**Problem to work on:** Transcribe every entry word for word, but skip the images.

**Records supplied:**
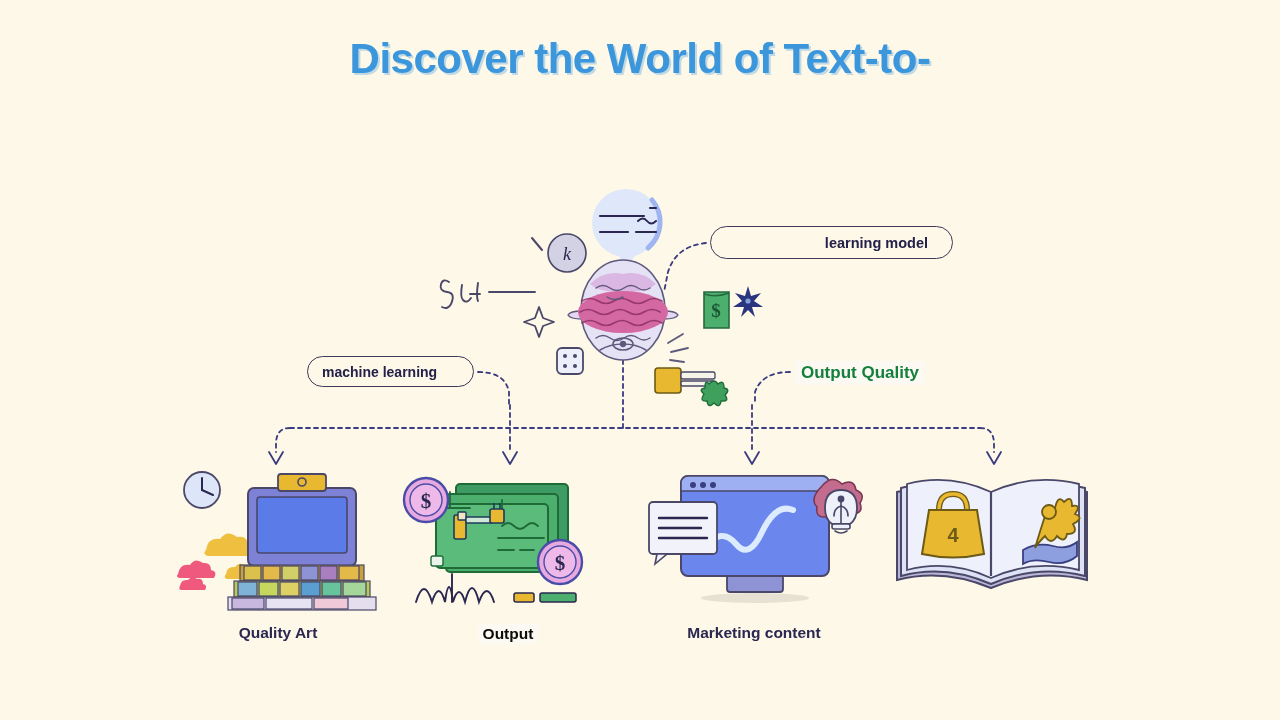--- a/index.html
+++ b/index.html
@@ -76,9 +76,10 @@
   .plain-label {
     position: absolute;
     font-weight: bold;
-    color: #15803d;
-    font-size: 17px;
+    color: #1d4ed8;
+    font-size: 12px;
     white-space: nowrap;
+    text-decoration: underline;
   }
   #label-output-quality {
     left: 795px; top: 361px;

**Solved problem:**
--- a/index.html
+++ b/index.html
@@ -76,9 +76,10 @@
   .plain-label {
     position: absolute;
     font-weight: bold;
-    color: #15803d;
-    font-size: 17px;
+    color: #1d4ed8;
+    font-size: 12px;
     white-space: nowrap;
+    text-decoration: underline;
   }
   #label-output-quality {
     left: 795px; top: 361px;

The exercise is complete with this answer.